For IUGR at Term, Expectant Management and Labor Induction have Similar Neonatal Outcomes

DynaMed Weekly Update - Volume 5, Issue 52

Intrauterine growth restriction (IUGR) is often managed by induction of labor to reduce the risk of neonatal morbidity or stillbirth. However, due to concerns about induction, including a possible increase in cesarean sections, some clinicians prefer expectant management, with close monitoring of fetal status. The DIGITAT trial compared these 2 approaches in 650 women with suspected IUGR. Women with singleton pregnancies at 36-41 weeks gestational age were randomized to expectant management with fetal monitoring until spontaneous onset of labor vs. labor induction within 48 hours. Monitoring included daily fetal movement counts and twice weekly heart rate tracings, ultrasound and screening for preeclampsia.
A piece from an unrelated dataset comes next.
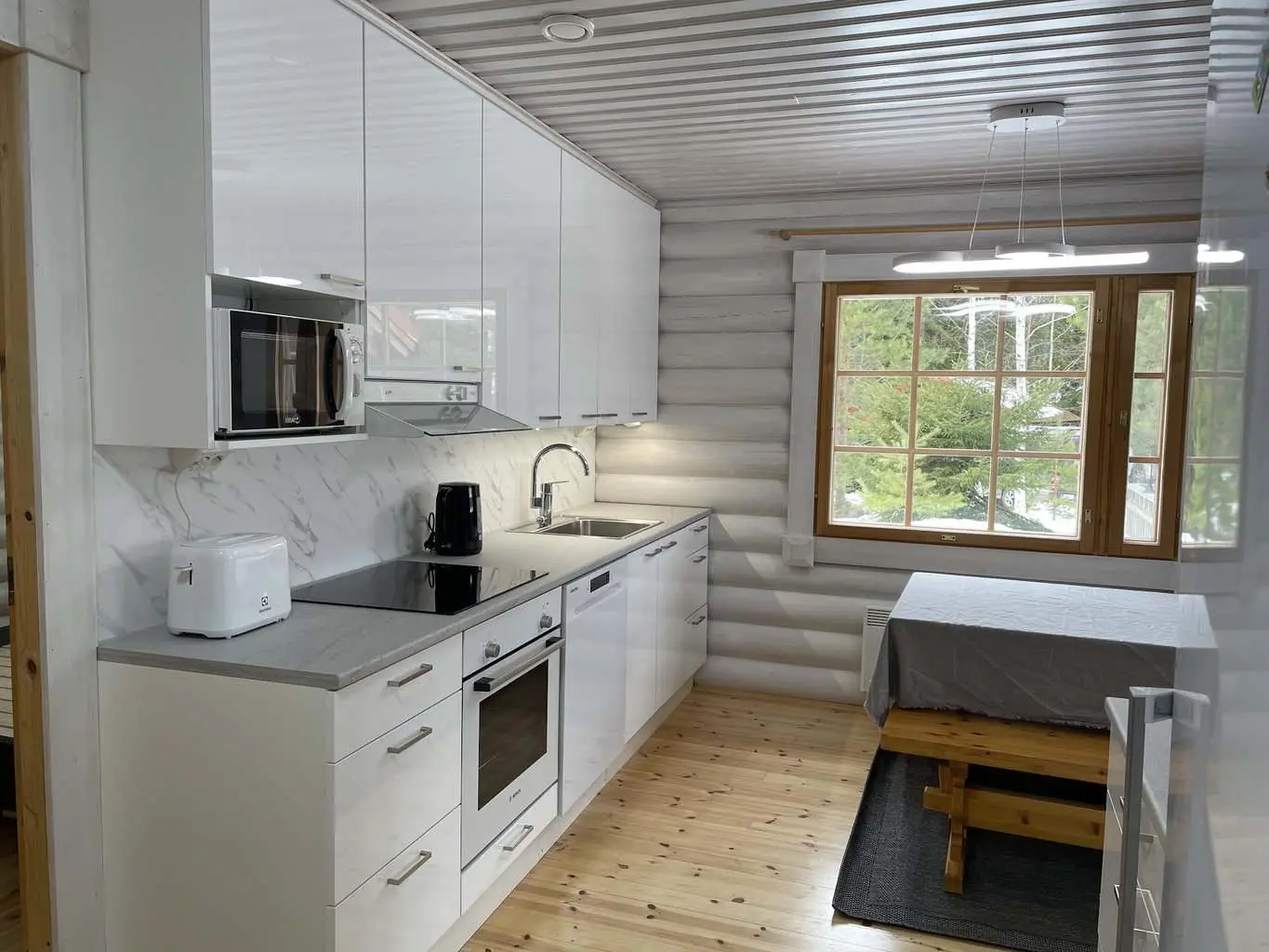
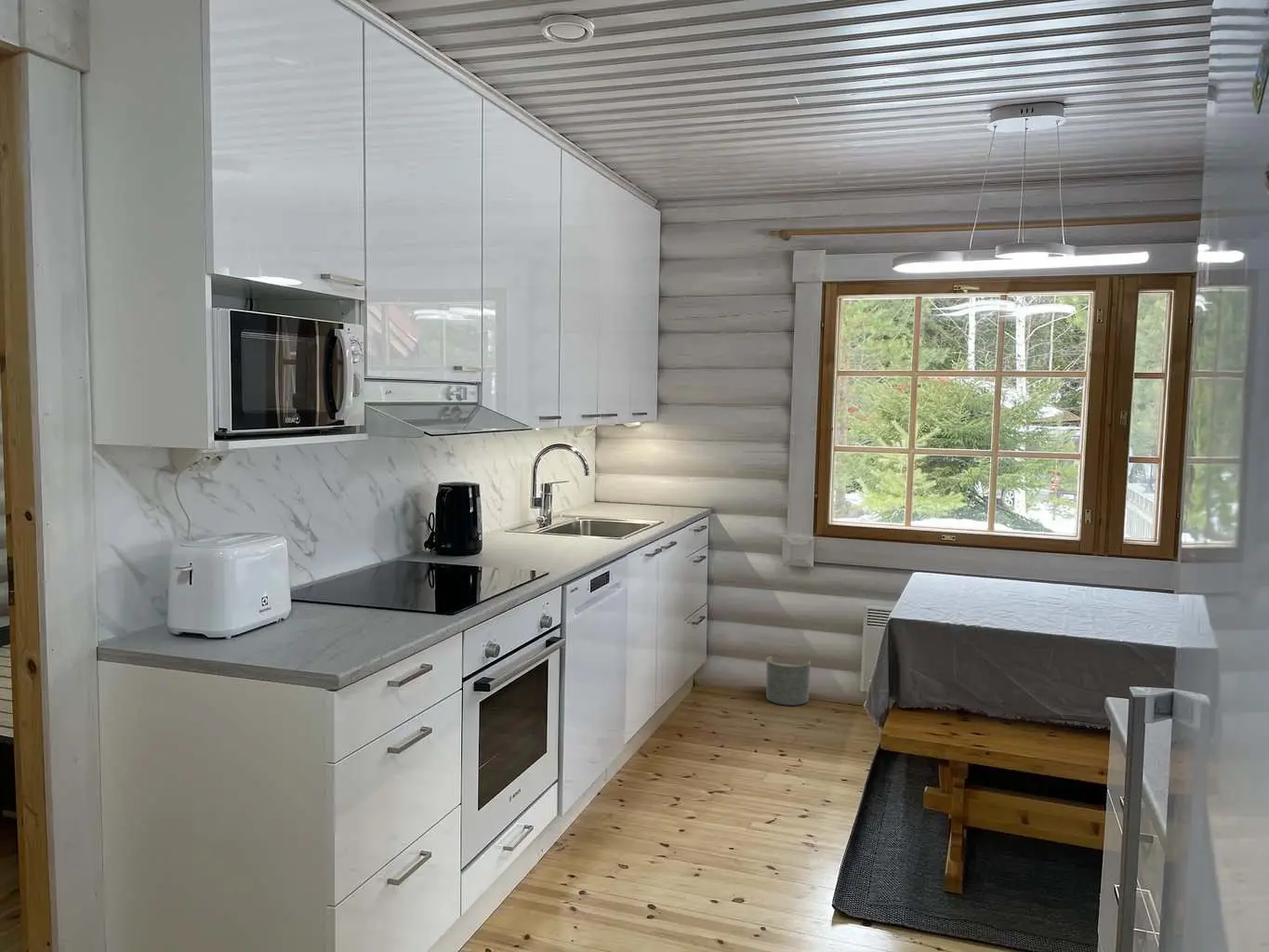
+ planter [765,655,812,707]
Women in the expectant management group could have induction or cesarean delivery if indicated. The primary outcome was the composite of 4 neonatal adverse events: death before hospital discharge, 5-minute Apgar score < 7, umbilical artery pH < 7.05, and admission to neonatal intensive care. The composite outcome occurred in 6.1% of the expectant management group vs. 5.3% of the induction group (not significant) (level 1 [likely reliable] evidence). There were no significant differences in Apgar scores, umbilical pH, or intensive care admissions. No fetal or neonatal deaths occurred in either group. The expectant management group had higher median birth weight (+130 g) and longer median gestational age (+10 days). Labor was induced in 50.6% of the expectant management group. There were no significant differences in rates of instrumental delivery or cesarean section (BMJ 2010 Dec 21;341:c7087).